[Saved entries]
======

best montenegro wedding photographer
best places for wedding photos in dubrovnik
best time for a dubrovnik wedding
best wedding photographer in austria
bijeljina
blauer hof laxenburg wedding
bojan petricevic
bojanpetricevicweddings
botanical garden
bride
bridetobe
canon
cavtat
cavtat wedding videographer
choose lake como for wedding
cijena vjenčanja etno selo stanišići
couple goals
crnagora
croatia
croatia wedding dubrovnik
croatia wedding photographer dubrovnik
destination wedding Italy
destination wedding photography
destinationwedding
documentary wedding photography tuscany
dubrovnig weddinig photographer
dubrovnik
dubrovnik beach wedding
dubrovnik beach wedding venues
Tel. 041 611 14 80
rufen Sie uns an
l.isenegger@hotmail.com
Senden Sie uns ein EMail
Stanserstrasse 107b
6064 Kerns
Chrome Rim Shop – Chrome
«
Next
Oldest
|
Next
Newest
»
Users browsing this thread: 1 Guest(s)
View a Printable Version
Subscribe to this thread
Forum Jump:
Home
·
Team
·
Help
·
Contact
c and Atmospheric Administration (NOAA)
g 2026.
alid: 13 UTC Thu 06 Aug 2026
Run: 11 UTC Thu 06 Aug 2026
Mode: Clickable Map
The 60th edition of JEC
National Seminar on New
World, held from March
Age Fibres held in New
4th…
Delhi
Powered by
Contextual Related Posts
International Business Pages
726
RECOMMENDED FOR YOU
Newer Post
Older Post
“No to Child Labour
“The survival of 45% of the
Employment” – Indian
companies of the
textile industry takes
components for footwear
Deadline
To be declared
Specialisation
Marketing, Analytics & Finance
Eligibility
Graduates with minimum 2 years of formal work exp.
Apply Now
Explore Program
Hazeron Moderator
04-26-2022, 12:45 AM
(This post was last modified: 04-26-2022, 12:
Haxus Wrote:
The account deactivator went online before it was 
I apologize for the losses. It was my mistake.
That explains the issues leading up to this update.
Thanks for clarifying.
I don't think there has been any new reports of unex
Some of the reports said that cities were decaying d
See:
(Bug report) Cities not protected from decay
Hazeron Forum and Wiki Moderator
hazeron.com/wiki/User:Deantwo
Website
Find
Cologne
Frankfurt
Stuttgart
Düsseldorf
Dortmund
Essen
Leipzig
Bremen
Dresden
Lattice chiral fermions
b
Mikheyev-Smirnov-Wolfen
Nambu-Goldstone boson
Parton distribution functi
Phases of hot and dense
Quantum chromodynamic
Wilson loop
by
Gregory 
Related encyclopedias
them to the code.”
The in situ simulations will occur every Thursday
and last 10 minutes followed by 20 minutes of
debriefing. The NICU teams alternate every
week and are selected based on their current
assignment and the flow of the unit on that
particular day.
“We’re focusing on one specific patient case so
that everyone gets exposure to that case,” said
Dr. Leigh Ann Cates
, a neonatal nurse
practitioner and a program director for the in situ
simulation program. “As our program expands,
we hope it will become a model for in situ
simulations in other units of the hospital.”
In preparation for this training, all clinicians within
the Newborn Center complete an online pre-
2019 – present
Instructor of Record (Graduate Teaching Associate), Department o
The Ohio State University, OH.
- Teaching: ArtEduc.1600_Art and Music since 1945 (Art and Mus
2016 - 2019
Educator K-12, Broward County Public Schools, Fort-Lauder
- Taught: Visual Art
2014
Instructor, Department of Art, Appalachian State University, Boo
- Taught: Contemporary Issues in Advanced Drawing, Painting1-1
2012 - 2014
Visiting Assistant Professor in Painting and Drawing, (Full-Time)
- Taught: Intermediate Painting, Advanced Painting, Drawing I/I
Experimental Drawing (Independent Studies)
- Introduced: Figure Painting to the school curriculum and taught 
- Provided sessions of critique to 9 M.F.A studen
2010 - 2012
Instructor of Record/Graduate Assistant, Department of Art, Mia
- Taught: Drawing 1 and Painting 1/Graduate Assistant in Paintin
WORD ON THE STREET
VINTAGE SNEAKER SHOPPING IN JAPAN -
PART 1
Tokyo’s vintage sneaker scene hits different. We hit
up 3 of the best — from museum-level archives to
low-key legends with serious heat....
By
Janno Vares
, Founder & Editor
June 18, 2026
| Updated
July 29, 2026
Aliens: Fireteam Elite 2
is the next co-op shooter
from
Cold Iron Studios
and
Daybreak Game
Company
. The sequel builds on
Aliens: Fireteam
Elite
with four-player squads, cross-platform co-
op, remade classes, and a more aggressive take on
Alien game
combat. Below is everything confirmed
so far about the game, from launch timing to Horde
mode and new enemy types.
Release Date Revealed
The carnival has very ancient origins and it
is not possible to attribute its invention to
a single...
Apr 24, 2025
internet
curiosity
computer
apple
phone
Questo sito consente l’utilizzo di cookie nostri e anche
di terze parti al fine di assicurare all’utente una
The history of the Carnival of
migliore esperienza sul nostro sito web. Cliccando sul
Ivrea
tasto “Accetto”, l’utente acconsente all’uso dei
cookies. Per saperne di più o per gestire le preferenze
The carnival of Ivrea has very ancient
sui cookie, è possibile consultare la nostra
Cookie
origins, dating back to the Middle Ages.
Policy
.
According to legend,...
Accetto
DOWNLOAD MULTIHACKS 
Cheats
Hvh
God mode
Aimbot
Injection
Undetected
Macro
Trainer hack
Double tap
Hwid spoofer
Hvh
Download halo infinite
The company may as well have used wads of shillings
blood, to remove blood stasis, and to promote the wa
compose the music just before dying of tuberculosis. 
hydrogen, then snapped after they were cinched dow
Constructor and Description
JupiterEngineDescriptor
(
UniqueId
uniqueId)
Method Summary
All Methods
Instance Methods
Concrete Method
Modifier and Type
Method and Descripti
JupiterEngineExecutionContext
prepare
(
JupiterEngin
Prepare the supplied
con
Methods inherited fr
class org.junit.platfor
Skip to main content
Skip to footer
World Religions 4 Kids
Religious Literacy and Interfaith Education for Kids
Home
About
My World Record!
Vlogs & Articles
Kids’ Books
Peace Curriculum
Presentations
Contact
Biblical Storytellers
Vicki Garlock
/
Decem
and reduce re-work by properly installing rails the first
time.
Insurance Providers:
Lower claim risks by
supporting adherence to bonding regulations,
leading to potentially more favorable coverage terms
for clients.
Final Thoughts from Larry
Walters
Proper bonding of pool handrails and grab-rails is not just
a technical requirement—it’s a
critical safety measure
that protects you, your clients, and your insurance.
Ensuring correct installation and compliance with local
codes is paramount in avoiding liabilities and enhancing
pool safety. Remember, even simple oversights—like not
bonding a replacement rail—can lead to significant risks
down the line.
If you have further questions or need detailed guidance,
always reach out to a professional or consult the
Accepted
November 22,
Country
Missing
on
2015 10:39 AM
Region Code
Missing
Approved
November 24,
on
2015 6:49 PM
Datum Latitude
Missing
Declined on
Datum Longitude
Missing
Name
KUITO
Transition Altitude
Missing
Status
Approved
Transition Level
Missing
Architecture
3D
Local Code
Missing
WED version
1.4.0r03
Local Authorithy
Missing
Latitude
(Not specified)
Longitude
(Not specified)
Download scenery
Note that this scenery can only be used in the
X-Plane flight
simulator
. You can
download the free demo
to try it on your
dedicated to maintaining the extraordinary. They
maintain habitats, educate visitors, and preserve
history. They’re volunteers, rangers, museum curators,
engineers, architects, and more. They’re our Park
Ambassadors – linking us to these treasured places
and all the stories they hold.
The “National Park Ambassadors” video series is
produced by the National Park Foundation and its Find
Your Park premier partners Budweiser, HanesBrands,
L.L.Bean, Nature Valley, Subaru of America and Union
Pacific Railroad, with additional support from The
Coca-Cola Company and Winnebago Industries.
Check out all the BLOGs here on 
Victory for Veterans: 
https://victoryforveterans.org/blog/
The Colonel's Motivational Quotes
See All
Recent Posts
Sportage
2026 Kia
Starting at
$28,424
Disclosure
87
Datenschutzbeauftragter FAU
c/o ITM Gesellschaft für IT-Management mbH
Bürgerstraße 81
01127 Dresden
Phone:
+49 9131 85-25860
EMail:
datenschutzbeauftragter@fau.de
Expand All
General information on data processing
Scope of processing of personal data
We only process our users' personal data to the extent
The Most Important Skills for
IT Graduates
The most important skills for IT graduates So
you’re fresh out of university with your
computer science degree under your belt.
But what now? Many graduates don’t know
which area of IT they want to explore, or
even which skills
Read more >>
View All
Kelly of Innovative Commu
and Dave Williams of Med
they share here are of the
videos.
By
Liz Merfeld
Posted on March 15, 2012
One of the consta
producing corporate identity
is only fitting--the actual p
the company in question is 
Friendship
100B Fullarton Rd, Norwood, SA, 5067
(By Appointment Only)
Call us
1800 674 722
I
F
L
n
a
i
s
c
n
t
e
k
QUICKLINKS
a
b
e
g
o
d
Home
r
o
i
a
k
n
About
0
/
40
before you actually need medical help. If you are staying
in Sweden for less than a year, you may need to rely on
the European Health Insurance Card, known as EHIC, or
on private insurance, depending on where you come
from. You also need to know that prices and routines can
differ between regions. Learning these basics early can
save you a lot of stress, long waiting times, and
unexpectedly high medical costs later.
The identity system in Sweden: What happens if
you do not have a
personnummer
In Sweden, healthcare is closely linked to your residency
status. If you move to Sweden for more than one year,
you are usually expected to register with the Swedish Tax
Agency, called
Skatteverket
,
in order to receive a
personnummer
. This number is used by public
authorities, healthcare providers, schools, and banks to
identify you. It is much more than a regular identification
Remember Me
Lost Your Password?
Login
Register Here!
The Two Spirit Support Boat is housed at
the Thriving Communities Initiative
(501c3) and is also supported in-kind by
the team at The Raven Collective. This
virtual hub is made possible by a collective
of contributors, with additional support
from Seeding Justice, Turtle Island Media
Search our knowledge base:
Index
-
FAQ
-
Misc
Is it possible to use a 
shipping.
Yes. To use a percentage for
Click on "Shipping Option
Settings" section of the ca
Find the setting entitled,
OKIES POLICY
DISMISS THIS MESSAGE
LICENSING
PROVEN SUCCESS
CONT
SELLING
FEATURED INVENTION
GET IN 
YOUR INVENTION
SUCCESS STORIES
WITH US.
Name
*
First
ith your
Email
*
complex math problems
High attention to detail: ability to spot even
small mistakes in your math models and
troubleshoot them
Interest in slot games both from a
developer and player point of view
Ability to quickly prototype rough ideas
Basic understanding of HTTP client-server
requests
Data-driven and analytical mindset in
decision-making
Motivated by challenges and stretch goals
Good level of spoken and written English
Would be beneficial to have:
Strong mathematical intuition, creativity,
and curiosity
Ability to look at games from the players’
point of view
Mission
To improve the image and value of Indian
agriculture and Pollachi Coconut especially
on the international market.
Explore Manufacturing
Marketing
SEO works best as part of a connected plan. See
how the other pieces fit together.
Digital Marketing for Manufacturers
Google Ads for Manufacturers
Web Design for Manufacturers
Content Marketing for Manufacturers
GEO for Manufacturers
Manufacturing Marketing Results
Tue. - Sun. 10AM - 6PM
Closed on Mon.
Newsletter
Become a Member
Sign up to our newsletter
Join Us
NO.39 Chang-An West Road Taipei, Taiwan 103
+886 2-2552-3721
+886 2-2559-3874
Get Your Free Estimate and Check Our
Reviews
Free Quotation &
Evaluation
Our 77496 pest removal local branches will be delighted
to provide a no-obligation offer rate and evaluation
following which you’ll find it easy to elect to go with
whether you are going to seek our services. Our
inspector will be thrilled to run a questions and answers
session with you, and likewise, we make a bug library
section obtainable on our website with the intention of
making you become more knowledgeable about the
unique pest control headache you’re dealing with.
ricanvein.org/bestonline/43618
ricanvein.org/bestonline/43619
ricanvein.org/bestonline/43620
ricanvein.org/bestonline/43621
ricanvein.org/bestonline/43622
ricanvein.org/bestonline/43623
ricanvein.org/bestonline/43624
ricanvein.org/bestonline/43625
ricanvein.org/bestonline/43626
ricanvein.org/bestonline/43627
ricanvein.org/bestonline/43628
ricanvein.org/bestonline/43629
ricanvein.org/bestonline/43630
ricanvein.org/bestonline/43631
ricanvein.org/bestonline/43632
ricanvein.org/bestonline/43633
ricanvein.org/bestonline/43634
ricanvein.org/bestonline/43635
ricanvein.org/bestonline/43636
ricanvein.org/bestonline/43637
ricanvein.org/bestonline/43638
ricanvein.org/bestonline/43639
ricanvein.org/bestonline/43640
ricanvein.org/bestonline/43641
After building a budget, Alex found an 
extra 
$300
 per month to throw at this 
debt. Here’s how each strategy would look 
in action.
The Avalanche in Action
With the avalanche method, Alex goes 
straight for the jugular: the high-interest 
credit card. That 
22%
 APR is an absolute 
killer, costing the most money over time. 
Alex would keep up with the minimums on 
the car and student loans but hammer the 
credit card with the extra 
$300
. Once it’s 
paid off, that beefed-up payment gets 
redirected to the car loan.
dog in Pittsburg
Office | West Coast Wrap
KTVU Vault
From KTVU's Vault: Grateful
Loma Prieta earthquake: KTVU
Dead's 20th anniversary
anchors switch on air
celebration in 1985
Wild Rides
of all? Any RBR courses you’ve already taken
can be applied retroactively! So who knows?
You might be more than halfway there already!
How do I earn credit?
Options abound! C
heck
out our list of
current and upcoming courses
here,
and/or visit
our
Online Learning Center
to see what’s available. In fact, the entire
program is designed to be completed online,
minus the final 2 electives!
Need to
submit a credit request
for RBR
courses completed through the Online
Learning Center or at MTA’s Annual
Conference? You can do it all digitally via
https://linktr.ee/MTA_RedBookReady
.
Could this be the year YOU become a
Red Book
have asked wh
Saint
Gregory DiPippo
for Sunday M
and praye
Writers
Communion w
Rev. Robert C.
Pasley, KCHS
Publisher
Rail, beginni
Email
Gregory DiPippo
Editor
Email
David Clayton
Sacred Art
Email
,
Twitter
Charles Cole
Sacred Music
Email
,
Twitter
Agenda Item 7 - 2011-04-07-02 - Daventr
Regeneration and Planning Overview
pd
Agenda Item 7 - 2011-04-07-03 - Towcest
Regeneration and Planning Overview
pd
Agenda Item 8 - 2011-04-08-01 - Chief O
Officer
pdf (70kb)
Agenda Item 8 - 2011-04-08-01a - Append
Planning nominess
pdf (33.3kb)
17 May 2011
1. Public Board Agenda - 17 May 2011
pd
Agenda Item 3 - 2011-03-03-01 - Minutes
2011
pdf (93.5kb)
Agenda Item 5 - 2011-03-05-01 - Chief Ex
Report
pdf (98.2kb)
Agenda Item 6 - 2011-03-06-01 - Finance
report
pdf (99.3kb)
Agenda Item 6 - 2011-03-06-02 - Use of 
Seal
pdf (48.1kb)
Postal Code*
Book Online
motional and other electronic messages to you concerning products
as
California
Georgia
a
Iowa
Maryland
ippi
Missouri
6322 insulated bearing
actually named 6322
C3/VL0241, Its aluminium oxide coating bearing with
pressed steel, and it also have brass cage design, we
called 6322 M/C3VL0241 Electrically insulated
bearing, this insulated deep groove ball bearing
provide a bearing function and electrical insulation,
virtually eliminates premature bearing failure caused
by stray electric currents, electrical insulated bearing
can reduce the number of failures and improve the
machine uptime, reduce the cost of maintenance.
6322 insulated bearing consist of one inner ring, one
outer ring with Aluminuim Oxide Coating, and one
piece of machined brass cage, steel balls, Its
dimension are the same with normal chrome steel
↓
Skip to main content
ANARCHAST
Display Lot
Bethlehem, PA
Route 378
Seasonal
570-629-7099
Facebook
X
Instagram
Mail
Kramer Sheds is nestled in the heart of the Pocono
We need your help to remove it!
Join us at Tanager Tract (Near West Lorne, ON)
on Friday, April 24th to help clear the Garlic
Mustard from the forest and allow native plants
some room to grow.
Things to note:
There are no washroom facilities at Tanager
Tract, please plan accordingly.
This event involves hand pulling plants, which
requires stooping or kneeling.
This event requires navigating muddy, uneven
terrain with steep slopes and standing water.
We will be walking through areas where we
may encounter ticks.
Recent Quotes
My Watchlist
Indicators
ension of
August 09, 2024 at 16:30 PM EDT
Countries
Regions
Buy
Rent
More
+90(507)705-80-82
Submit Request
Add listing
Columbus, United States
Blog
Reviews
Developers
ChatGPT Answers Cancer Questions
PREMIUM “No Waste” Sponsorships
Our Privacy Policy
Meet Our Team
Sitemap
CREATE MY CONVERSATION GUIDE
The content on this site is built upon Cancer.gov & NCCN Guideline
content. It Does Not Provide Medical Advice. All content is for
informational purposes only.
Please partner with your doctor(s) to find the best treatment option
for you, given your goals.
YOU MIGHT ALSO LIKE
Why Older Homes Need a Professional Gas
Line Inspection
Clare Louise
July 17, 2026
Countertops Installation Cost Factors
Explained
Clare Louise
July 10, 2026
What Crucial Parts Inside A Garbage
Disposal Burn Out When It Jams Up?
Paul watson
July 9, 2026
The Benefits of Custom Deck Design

======

JOB ITEM:
An exact copy of the data is needed, running from its first line through the line that holds "documentary wedding photography tuscany", and nothing beyond that.

COMPLETED TASK:
best montenegro wedding photographer
best places for wedding photos in dubrovnik
best time for a dubrovnik wedding
best wedding photographer in austria
bijeljina
blauer hof laxenburg wedding
bojan petricevic
bojanpetricevicweddings
botanical garden
bride
bridetobe
canon
cavtat
cavtat wedding videographer
choose lake como for wedding
cijena vjenčanja etno selo stanišići
couple goals
crnagora
croatia
croatia wedding dubrovnik
croatia wedding photographer dubrovnik
destination wedding Italy
destination wedding photography
destinationwedding
documentary wedding photography tuscany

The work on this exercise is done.